Mengenal Opini id Lebih Mendalam

Bertukar pikiran tentunya tidak harus dengan emosi dan harus berkata kasar. Ada banyak hal baru yang bisa didapatkan seseorang dengan saling bertukar pendapat dan di era digital seperti ini, proses tersebut bisa dilakukan tanpa harus saling bertemu. Salah satu startup yang hadir untuk memfasilitasi atau katakanlah menjadi wadah untuk menyalurkan pendapat adalah Opini id yang hadir sejak tahun 2012 lalu. Opini id sendiri memiliki mimpi untuk dapat bantu memajukan kerangka logika atau pola berpikir masyarakat demi kemajuan bangsa Indonesia melalui platform mereka. Opini id sejatinya telah digagas sejak tahun 2011 oleh Frandy Wirajaya Sugianto, yang saat ini menjabat sebagai CEO, bersama dengan tiga orang rekannya. Meskipun demikian, produknya sendiri baru lahir pada April 2012. Di versi awalnya, Opini.
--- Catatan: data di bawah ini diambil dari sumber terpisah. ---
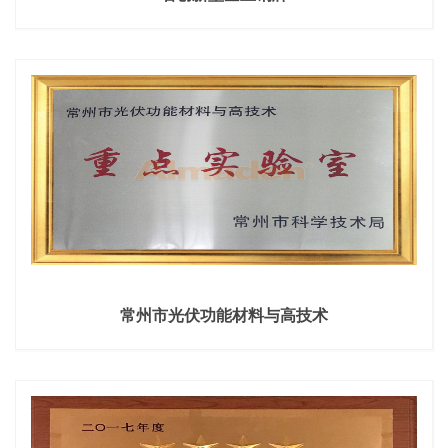
常州市光伏功能材料与高技术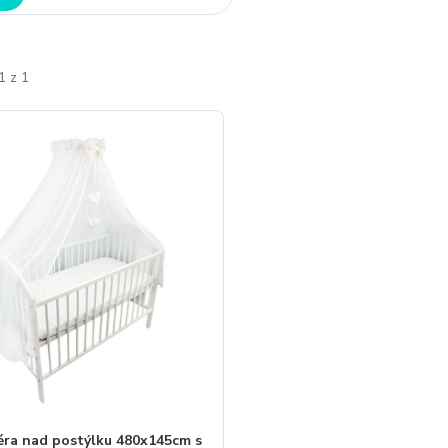
1 z 1
éra nad postýlku 480x145cm s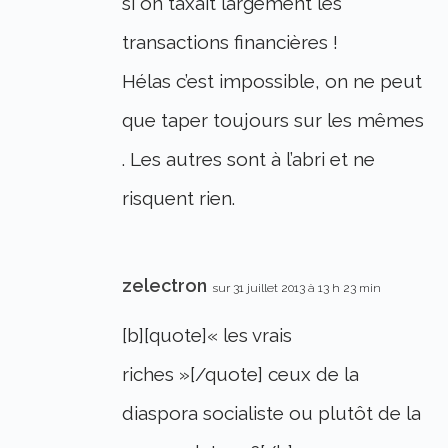
si on taxait largement les
transactions financières !
Hélas c’est impossible, on ne peut
que taper toujours sur les mêmes
. Les autres sont à l’abri et ne
risquent rien.
zelectron
sur 31 juillet 2013 à 13 h 23 min
[b][quote]« les vrais
riches »[/quote] ceux de la
diaspora socialiste ou plutôt de la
Id lebih menekankan pada pembahasan topik atau isu di masyarakat dengan sangat mendalam, dari hulu ke hilir.

Setelah kurang lebih dua tahun beroperasi, di pertengahan Oktober 2014, Opini id memutuskan untuk melakukan perombakan besar-besaran. Dari sini versi kedua Opini.id lahir dan menambahkan beberapa fitur yang mengoptimasi layanan seperti pertanyaan, gambar, video, polling, dan rating. Meskipun dirombak, mimpi yang ingin yang dicapai tidak berubah, yakni memajukan pola piker masyarakat Indonesia. Frandy mengatakan, “Kami ingin menanamkan, atau membentuk suatu logika berpikir [masyarakat Indonesia] yang benar. Opini.id hadir karena Opini.id ingin menjadi bagian dari bangsa Indonesia yang maju. Agar masyarakatnya punya pola berpikir yang gak kebalik-balik.
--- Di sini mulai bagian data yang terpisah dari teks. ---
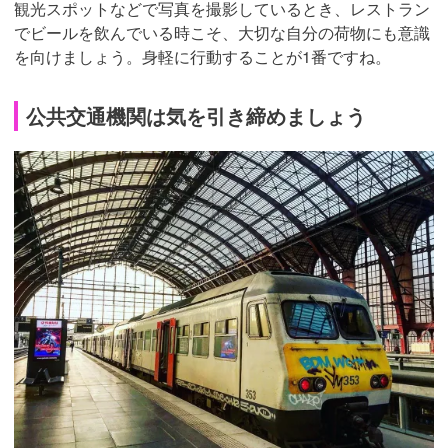
観光スポットなどで写真を撮影しているとき、レストラン
でビールを飲んでいる時こそ、大切な自分の荷物にも意識
を向けましょう。身軽に行動することが1番ですね。
公共交通機関は気を引き締めましょう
Saat ini Opini id sendiri berada di bawah naungan PT Global Visi Media (GVM) bersama dengan startup lain yang juga bergerak di bidang media, yakni Bolalob. Bolalob sendiri baru saja menjadi bagian GVM pada pertengahan Juli tahun ini. Rencananya, dalam waktu dekat ini GVM juga akan meluncurkan satu produk baru yang khusus membahas segmen perempuan. Sebagai media yang menjadi wadah untuk menyalurkan opini publik, pada dasarnya Opini.id beroperasi dengan menggabungkan konsep media sosial dan media. Melalui Opini id, pengguna dapat menyalurkan pendapatnya dengan memanfaatkan tools yang disediakan, seperti mengajukan pertanyaan, poling, melalui gambar, atau bisa juga melalui video. Topiknya beragam, mulai dari olahraga hingga politik pun ada.
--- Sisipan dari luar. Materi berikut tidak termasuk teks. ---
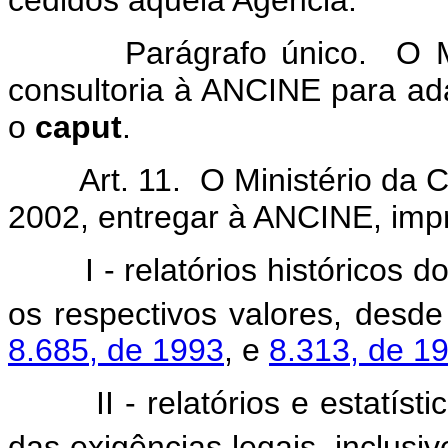
Parágrafo único. O Minist
consultoria à ANCINE para ad
o
caput
.
Art. 11. O Ministério da Cu
2002, entregar à ANCINE, imp
I - relatórios históricos dos
os respectivos valores, desde
8.685, de 1993
, e
8.313, de 1
II - relatórios e estatístic
das exigências legais, inclusi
Menurut Frandy, saat ini Opini.id telah memiliki 900 topik yang dibahas, 13.000 pertanyaan, dan 480.000 opini dalam platform mereka. Sedangkan untuk monthly active user, Frandy mengklaim bahwa Opini id telah mencapai satu juta kunjungan per bulannya. Dijelaskan juga bahwa konten yang tampil dalam Opini sendiri adalah perpaduan antara Editorial internal dan pengguna. Bicara mengenai monetisasi, Frandy menjelaskan, “Opini ini agak eksklusif. Kami tidak mau sembarangan untuk ini. Kami lebih memprioritaskan untuk program-program CSR. Kami arahnya lebih ke situ, [partnership] program CSR dengan brand-brand besar. Hard selling-nya melalui content marketing dengan mengangkat topik atau isu tertentu dengan memanfaatkan semua tools yang dimiliki.”

Frandy juga berjanji untuk selalu menjaga konten yang ada dalam Opini id tetap memiliki standar kualitas yang baik dan terhindar dari penyebar hate speech. Upaya yang dilakukan yaitu dengan menyediakan fitur vote down dan report. Selain itu, tim internal juga dapat langsung menghapus opini yang dianggap berbau hate speech. Selain melalui desktop, Opini.id juga telah dapat diakses melalui aplikasi mobile. Sejauh ini, aplikasi mobile Opini.id telah tersedia di perangkat Android dan iOS. Keduanya diluncurkan pada tahun 2015 ini, hanya berbeda bulan saja, Android pada bulan September dan iOS pada bulan November.